• [Directions for this task]
All of the data beneath this instruction is to be transcribed word for word.

• [Source data]
*****

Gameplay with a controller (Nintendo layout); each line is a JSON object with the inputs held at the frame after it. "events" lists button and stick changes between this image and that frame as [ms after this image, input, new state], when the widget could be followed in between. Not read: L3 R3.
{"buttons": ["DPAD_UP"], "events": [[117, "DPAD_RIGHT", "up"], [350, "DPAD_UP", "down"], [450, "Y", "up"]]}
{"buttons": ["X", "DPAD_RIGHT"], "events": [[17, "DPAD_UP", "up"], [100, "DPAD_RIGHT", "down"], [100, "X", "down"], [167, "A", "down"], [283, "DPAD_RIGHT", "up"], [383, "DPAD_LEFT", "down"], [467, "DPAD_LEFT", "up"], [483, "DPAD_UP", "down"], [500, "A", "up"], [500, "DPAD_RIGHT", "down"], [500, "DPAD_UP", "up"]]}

*****

• [Output below]
Gameplay with a controller (Nintendo layout); each line is a JSON object with the inputs held at the frame after it. "events" lists button and stick changes between this image and that frame as [ms after this image, input, new state], when the widget could be followed in between. Not read: L3 R3.
{"buttons": ["DPAD_UP"], "events": [[117, "DPAD_RIGHT", "up"], [350, "DPAD_UP", "down"], [450, "Y", "up"]]}
{"buttons": ["X", "DPAD_RIGHT"], "events": [[17, "DPAD_UP", "up"], [100, "DPAD_RIGHT", "down"], [100, "X", "down"], [167, "A", "down"], [283, "DPAD_RIGHT", "up"], [383, "DPAD_LEFT", "down"], [467, "DPAD_LEFT", "up"], [483, "DPAD_UP", "down"], [500, "A", "up"], [500, "DPAD_RIGHT", "down"], [500, "DPAD_UP", "up"]]}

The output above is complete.